3. A drop in coronavirus cases
Of course, a drop in coronavirus cases is great news for everyone. But in order for Moderna and other vaccine makers to test their investigational products, the virus must be actively circulating. In an outbreak situation, the vaccine or placebo is administered to a group of healthy volunteers. If a high number of placebo participants get sick and those who received the vaccine don't, it's likely the vaccine is working. But if the virus is hardly present, it would be impossible to draw such a conclusion.
In the U.S., coronavirus cases recorded by the Centers for Disease Control and Prevention are cumulative, so they will continue to grow. And some states are still seeing spikes. But nationally, the number of people seeking medical attention for symptoms has been on the decline. If the trend continues, it may present difficulties for Moderna and rivals conducting trials in the U.S. to prove vaccine efficacy.
That doesn't mean the vaccine is doomed, but testing it could become more complicated.
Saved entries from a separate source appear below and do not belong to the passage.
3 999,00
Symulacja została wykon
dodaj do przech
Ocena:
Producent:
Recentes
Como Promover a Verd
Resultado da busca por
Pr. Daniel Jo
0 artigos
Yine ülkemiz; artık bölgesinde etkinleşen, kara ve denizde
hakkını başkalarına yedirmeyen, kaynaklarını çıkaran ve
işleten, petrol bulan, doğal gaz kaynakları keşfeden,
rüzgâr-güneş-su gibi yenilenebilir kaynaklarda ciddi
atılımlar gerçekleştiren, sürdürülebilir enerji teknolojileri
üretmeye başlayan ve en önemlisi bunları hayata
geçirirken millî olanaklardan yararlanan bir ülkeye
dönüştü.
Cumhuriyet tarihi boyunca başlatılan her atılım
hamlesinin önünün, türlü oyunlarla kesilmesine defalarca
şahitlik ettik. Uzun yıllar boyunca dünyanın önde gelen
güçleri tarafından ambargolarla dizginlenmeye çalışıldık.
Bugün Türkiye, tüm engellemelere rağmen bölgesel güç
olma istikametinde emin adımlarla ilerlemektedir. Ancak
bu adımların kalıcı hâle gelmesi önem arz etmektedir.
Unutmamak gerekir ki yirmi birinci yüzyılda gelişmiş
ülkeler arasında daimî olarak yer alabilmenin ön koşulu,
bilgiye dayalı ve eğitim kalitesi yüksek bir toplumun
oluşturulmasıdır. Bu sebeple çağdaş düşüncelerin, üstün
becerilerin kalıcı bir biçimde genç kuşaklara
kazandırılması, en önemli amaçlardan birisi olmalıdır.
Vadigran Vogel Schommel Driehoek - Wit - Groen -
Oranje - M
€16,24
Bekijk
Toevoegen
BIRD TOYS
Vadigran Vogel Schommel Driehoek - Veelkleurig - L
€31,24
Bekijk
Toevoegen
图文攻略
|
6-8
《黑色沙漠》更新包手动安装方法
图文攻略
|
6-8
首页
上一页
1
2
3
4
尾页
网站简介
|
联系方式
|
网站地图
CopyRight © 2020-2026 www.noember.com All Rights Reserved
If virus circulation drops considerably, researchers may conduct a "challenge" trial. That means healthy volunteers are immunized, then exposed to the virus. There also is the possibility of conducting trials in other areas where the virus is on the rise. At this point, Moderna hasn't said it would turn to either of these alternatives.
What's the outlook for Moderna shares?
Clinical trials involve risk; there's no avoiding that fact. Anything can happen at any moment, and the market may severely sanction setbacks. And as a clinical-stage company, Moderna doesn't have other immediate revenue to satisfy investors if this project fails. Still, so far Moderna has reported solid data, making the shares popular among investors with some risk tolerance. If Moderna's vaccine doesn't fall victim to one of the problems mentioned above, it's likely the shares, already up 227% this year, can climb higher.